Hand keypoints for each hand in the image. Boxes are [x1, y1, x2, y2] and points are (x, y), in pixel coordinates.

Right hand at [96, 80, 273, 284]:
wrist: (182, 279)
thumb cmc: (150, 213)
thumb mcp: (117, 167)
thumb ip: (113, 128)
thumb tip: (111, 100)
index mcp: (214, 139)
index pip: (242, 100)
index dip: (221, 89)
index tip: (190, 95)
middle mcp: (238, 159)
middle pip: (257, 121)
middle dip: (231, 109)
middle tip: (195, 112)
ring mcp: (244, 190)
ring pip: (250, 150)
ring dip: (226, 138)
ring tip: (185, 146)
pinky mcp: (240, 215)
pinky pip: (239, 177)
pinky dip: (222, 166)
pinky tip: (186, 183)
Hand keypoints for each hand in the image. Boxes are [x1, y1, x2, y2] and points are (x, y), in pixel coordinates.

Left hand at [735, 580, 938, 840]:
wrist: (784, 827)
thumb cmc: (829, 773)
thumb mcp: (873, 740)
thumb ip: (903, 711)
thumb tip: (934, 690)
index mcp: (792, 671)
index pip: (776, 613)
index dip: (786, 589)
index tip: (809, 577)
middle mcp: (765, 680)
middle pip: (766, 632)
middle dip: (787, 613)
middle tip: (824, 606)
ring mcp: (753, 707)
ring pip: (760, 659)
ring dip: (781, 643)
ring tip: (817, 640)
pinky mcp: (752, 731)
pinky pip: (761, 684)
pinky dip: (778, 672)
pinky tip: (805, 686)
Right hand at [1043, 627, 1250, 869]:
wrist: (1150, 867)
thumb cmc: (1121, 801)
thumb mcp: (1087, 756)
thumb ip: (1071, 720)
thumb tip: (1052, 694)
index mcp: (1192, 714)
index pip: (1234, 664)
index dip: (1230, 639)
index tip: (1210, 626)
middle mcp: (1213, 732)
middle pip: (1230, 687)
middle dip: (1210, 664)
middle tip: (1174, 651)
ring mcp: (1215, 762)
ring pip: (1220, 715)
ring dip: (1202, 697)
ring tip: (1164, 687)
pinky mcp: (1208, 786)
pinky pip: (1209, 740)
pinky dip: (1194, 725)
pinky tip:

- **Problem to work on**
Using the entries above, repeat only the lines from the one containing "ring tip: (185, 146)" through the one containing "ring tip: (817, 640)", end lines included.

- **Solution for this task**
ring tip: (185, 146)
pinky mcp: (240, 215)
pinky pip: (239, 177)
pinky dip: (222, 166)
pinky tip: (186, 183)
Hand keypoints for each hand in the image. Boxes are [x1, y1, x2, y2] and points are (x, y), in pixel coordinates.

Left hand at [735, 580, 938, 840]:
wrist: (784, 827)
thumb cmc: (829, 773)
thumb mcp: (873, 740)
thumb ip: (903, 711)
thumb tip: (934, 690)
index mcp: (792, 671)
index pip: (776, 613)
index dip: (786, 589)
index tip: (809, 577)
middle mcp: (765, 680)
middle pip: (766, 632)
middle dip: (787, 613)
middle tip: (824, 606)
ring mcp: (753, 707)
ring pip: (760, 659)
ring dip: (781, 643)
ring tip: (817, 640)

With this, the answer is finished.